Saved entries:
=== Section Start ===

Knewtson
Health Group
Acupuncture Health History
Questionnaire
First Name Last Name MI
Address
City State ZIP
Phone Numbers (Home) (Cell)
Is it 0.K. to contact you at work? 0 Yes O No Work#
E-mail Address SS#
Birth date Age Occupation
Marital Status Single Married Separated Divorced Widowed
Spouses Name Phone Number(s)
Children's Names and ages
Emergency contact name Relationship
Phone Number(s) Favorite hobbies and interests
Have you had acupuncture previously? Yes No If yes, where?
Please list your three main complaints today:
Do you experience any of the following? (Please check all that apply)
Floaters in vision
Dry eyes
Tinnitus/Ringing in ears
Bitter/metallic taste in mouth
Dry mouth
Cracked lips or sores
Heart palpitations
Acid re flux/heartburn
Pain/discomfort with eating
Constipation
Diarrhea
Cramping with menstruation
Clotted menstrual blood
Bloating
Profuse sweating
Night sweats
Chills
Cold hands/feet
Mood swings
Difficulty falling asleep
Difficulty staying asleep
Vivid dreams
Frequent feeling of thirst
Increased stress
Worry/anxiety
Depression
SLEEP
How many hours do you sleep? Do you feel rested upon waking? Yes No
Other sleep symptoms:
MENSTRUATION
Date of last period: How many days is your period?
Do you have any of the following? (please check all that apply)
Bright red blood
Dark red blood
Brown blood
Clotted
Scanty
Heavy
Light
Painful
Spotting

=== Section End ===

Exercise. From the first line of the data above through the line containing "Have you had", repeat each line exactly, and add nothing.

Result of the exercise.
Knewtson
Health Group
Acupuncture Health History
Questionnaire
First Name Last Name MI
Address
City State ZIP
Phone Numbers (Home) (Cell)
Is it 0.K. to contact you at work? 0 Yes O No Work#
E-mail Address SS#
Birth date Age Occupation
Marital Status Single Married Separated Divorced Widowed
Spouses Name Phone Number(s)
Children's Names and ages
Emergency contact name Relationship
Phone Number(s) Favorite hobbies and interests
Have you had acupuncture previously? Yes No If yes, where?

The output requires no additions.